Katrina is back on the agenda.

The six-month anniversary of Katrina -- and the spectacle of Mardi Gras being celebrated in the still-devastated city of New Orleans -- has finally re-focused the media spotlight on what should be a top national issue: the fact that an entire region of the country, and hundreds of thousands of people, are still suffering from the storms of 2005.

So who's looking good, and who's looking bad after the dust settles from a week of revived media scrutiny? Here's who doesn't look good:

THE WHITE HOUSE:The videotape unearthed by AP reporters showing Bush silently nodding while learning Katrina was "the big one" and that levees could be breached is damning, especially since Bush spent the following days clearing brush and going to fundraisers. The CNN/USA Today/Gallup poll yesterday showed his approval rating down to 37%.

GOV. BLANCO:But there was another AP video, this one implicating Louisiana Gov. Blanco for giving misinformation on the status of NOLA's levees:

"We keep getting reports in some places that maybe water is coming over the levees," Kathleen Blanco said shortly after noon on August 29 last year, according to the video, obtained by The Associated Press. "We heard a report, unconfirmed, I think, we have not breached the levee. I think we have not breached the levee at this time."

Blanco gave that dispatch, although the White House already had this information on hand:

The National Weather Service had received a report of a levee breach and issued a flash-flood warning as early as 9.12am that day, according to the White House's formal account of events the day Katrina struck.

MATTHEW BRODERICK:The head of DHS's Homeland Security Operations Center became the second political casualty of Katrina will leave March 31 "for personal reasons," but his role in the failed relief effort provides the real reason:

As head of the Homeland Security Operations Center, [Broderick] acknowledged to Senate investigators last month that he went home the night of Aug. 29 aware of conflicting reports of levee failures, but did not grasp the severity until the next morning at 6, and notified Robert B. Stephan, an assistant secretary, at 11:30 a.m.

But where does all this finger-pointing lead? At first glance, it appears to support the White House "fog of disaster" argument, that widespread confusion is to blame, and the recovery couldn't have been better under the circumstances.

I don't buy this argument. Federal agencies and the White House were the only players in this drama with access to all the information at hand -- "conflicting" or not -- and, with the right leadership, could have taken steps to find out what was really happening.

The exact moment that the levees were breached isn't the issue, either.
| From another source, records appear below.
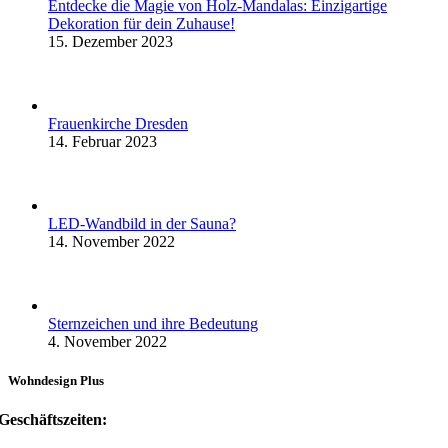
Entdecke die Magie von Holz-Mandalas: Einzigartige
Dekoration für dein Zuhause!
15. Dezember 2023
Frauenkirche Dresden
14. Februar 2023
LED-Wandbild in der Sauna?
14. November 2022
Sternzeichen und ihre Bedeutung
4. November 2022
Wohndesign Plus
Geschäftszeiten: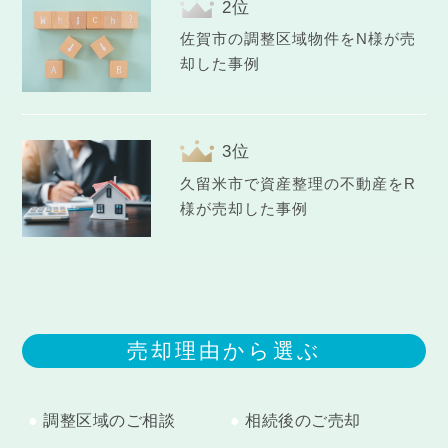
佐賀市の調整区域物件をN様が売
却した事例
久留米市で資産整理の不動産をR
様が売却した事例
売却理由から選ぶ
調整区域のご相談
相続後のご売却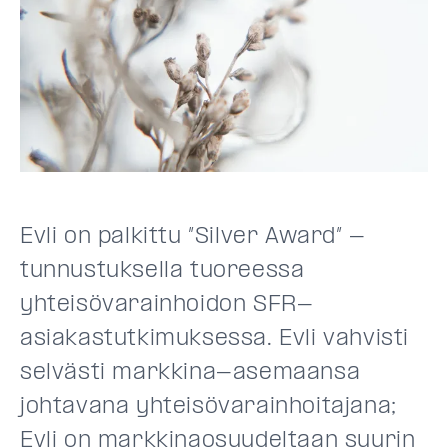
Evli on palkittu ”Silver Award” -
tunnustuksella tuoreessa
yhteisövarainhoidon SFR-
asiakastutkimuksessa. Evli vahvisti
selvästi markkina-asemaansa
johtavana yhteisövarainhoitajana;
Evli on markkinaosuudeltaan suurin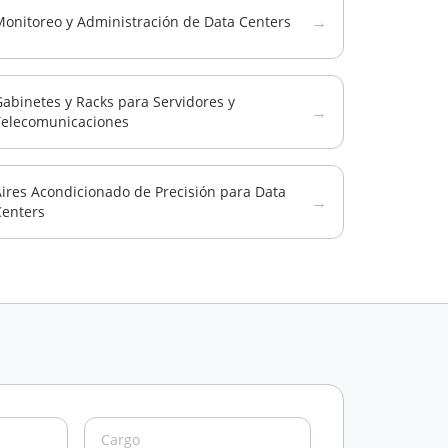
→
Monitoreo y Administración de Data Centers
abinetes y Racks para Servidores y
→
Telecomunicaciones
ires Acondicionado de Precisión para Data
→
Centers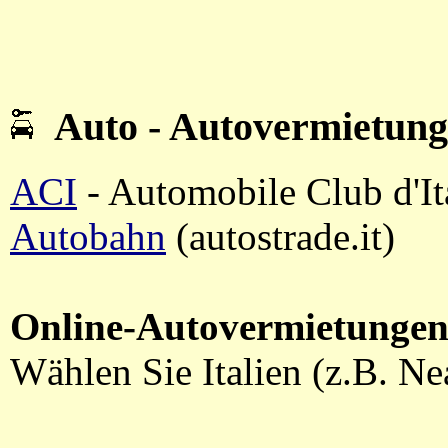
Auto - Autovermietung
ACI
- Automobile Club d'Ital
Autobahn
(autostrade.it)
Online-Autovermietungen
Wählen Sie Italien (z.B. Ne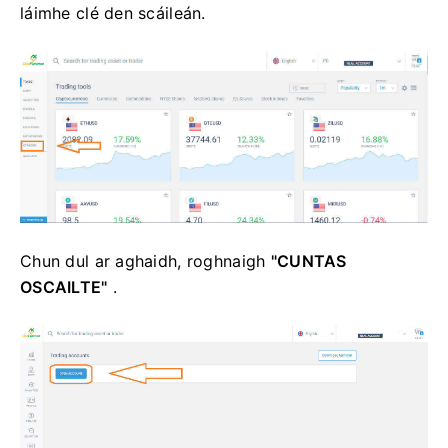
láimhe clé den scáileán.
Chun dul ar aghaidh, roghnaigh
"CUNTAS
OSCAILTE"
.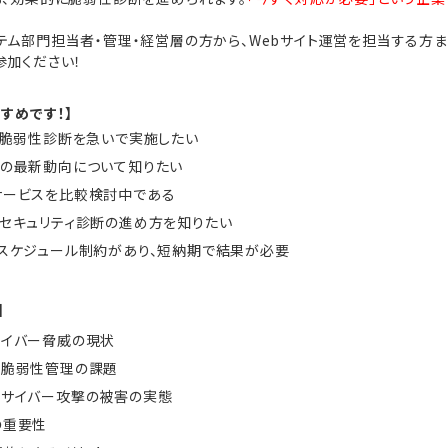
テム部門担当者・管理・経営層の方から、Webサイト運営を担当する方ま
参加ください！
すめです！】
の脆弱性診断を急いで実施したい
の最新動向について知りたい
サービスを比較検討中である
セキュリティ診断の進め方を知りたい
スケジュール制約があり、短納期で結果が必要
】
サイバー脅威の現状
る脆弱性管理の課題
るサイバー攻撃の被害の実態
の重要性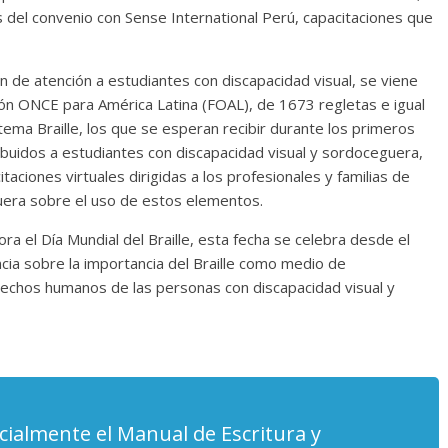
s del convenio con Sense International Perú, capacitaciones que
n de atención a estudiantes con discapacidad visual, se viene
ión ONCE para América Latina (FOAL), de 1673 regletas e igual
ema Braille, los que se esperan recibir durante los primeros
buidos a estudiantes con discapacidad visual y sordoceguera,
ciones virtuales dirigidas a los profesionales y familias de
uera sobre el uso de estos elementos.
 el Día Mundial del Braille, esta fecha se celebra desde el
cia sobre la importancia del Braille como medio de
erechos humanos de las personas con discapacidad visual y
icialmente el Manual de Escritura y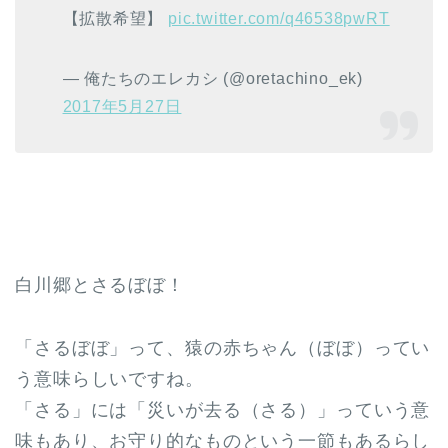
【拡散希望】
pic.twitter.com/q46538pwRT
— 俺たちのエレカシ (@oretachino_ek)
2017年5月27日
白川郷とさるぼぼ！
「さるぼぼ」って、猿の赤ちゃん（ぼぼ）ってい
う意味らしいですね。
「さる」には「災いが去る（さる）」っていう意
味もあり、お守り的なものという一節もあるらし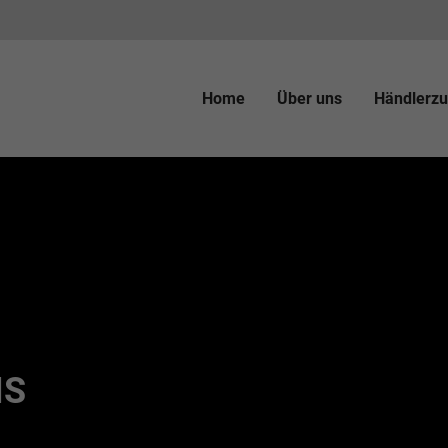
Home
Über uns
Händlerzu
NS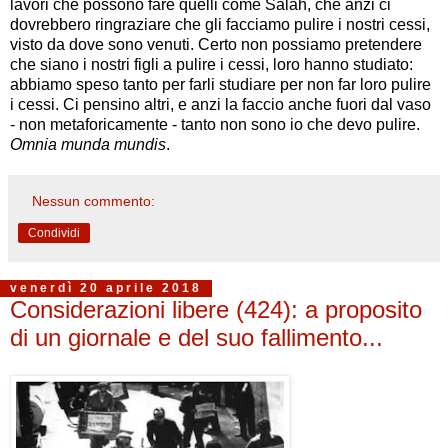
lavori che possono fare quelli come Salah, che anzi ci
dovrebbero ringraziare che gli facciamo pulire i nostri cessi,
visto da dove sono venuti. Certo non possiamo pretendere
che siano i nostri figli a pulire i cessi, loro hanno studiato:
abbiamo speso tanto per farli studiare per non far loro pulire
i cessi. Ci pensino altri, e anzi la faccio anche fuori dal vaso
- non metaforicamente - tanto non sono io che devo pulire.
Omnia munda mundis
.
Nessun commento:
Condividi
venerdì 20 aprile 2018
Considerazioni libere (424): a proposito
di un giornale e del suo fallimento...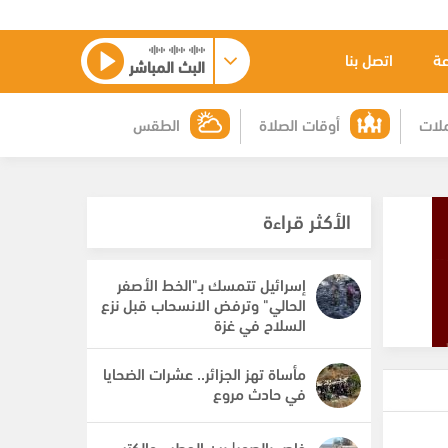
عة
اتصل بنا
البث المباشر
لات
أوقات الصلاة
الطقس
الأكثر قراءة
إسرائيل تتمسك بـ"الخط الأصفر
الحالي" وترفض الانسحاب قبل نزع
السلاح في غزة
مأساة تهز الجزائر.. عشرات الضحايا
في حادث مروع
خاص بالصور| بين الحطب والكتب..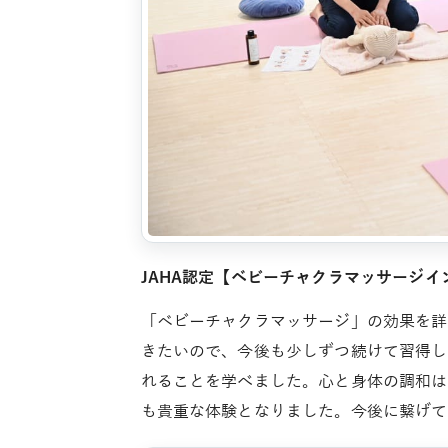
JAHA認定【ベビーチャクラマッサージ
「ベビーチャクラマッサージ」の効果を詳
きたいので、今後も少しずつ続けて習得し
れることを学べました。心と身体の調和は
も貴重な体験となりました。今後に繋げて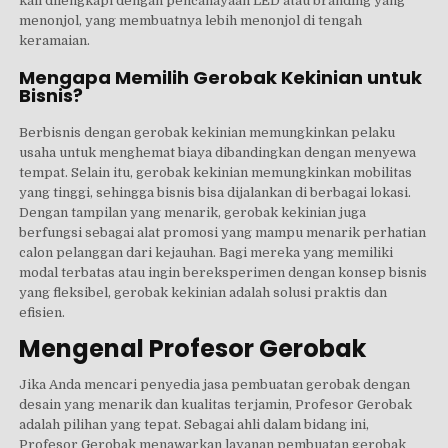
kali dilengkapi dengan pencahayaan LED atau branding yang
menonjol, yang membuatnya lebih menonjol di tengah
keramaian.
Mengapa Memilih Gerobak Kekinian untuk
Bisnis?
Berbisnis dengan gerobak kekinian memungkinkan pelaku
usaha untuk menghemat biaya dibandingkan dengan menyewa
tempat. Selain itu, gerobak kekinian memungkinkan mobilitas
yang tinggi, sehingga bisnis bisa dijalankan di berbagai lokasi.
Dengan tampilan yang menarik, gerobak kekinian juga
berfungsi sebagai alat promosi yang mampu menarik perhatian
calon pelanggan dari kejauhan. Bagi mereka yang memiliki
modal terbatas atau ingin bereksperimen dengan konsep bisnis
yang fleksibel, gerobak kekinian adalah solusi praktis dan
efisien.
Mengenal Profesor Gerobak
Jika Anda mencari penyedia jasa pembuatan gerobak dengan
desain yang menarik dan kualitas terjamin, Profesor Gerobak
adalah pilihan yang tepat. Sebagai ahli dalam bidang ini,
Profesor Gerobak menawarkan layanan pembuatan gerobak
The point is that key leaders knew early that it was likely to happen, given the magnitude of the storm. Even Michael Brown understands:

"In emergency management, you prepare for the worst," Brown said on CBS' "The Early Show." "So, whether there had been a breach or a topping of the levees, we still need to be getting rescue people in there immediately."

Federal leadership was, and still is, the issue.